**Your assignment**. In the entries that follow, repeat exactly the lines from the one that has "まだまだ至らない処も御座いますが、どうぞ" through the one that has "ne avremo l’opportunità.", but omit pictures.

+++ Extracted records +++

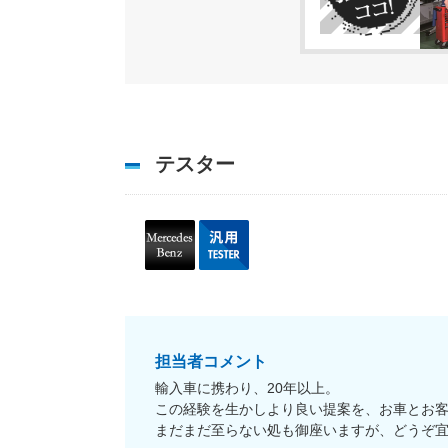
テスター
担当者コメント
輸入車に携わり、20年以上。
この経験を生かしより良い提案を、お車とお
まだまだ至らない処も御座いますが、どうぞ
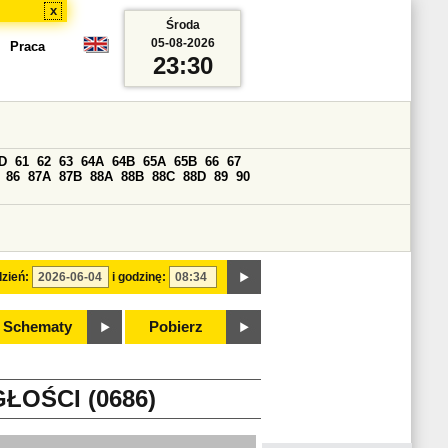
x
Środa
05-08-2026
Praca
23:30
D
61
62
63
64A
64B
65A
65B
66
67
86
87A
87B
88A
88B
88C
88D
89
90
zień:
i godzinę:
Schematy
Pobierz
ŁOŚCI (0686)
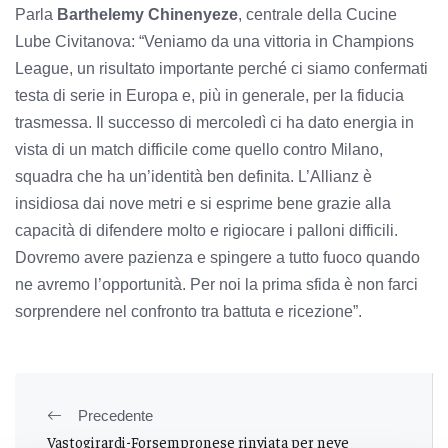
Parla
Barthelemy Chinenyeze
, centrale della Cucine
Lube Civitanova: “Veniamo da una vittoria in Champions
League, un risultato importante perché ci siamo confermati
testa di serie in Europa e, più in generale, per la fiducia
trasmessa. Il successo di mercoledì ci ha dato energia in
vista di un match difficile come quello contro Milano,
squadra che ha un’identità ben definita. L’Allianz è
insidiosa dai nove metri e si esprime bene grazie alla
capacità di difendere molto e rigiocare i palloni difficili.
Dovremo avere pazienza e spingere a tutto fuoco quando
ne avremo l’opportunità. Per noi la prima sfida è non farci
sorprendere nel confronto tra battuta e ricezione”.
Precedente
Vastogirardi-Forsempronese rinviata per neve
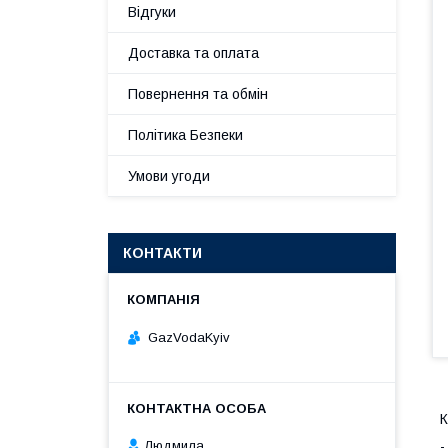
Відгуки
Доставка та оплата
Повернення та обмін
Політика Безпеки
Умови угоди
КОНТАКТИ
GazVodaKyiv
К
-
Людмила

+++
+++ Extracted records +++

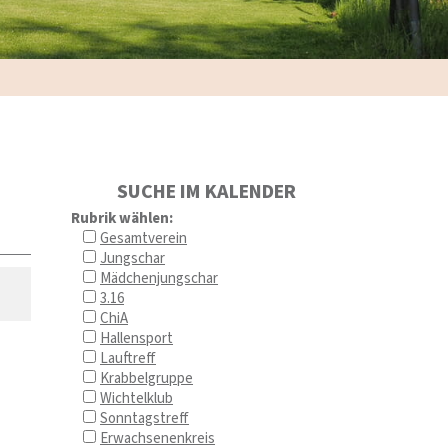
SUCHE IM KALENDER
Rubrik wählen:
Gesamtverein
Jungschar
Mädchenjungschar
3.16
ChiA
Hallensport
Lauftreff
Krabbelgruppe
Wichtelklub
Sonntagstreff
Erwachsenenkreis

+++

**Written response**.
まだまだ至らない処も御座いますが、どうぞ
x
Środa
05-08-2026
Praca
23:30
D
61
62
63
64A
64B
65A
65B
66
67
86
87A
87B
88A
88B
88C
88D
89
90
zień:
i godzinę:
Schematy
Pobierz
ŁOŚCI (0686)
Parla
Barthelemy Chinenyeze
, centrale della Cucine
Lube Civitanova: “Veniamo da una vittoria in Champions
League, un risultato importante perché ci siamo confermati
testa di serie in Europa e, più in generale, per la fiducia
trasmessa. Il successo di mercoledì ci ha dato energia in
vista di un match difficile come quello contro Milano,
squadra che ha un’identità ben definita. L’Allianz è
insidiosa dai nove metri e si esprime bene grazie alla
capacità di difendere molto e rigiocare i palloni difficili.
Dovremo avere pazienza e spingere a tutto fuoco quando
ne avremo l’opportunità. Per noi la prima sfida è non farci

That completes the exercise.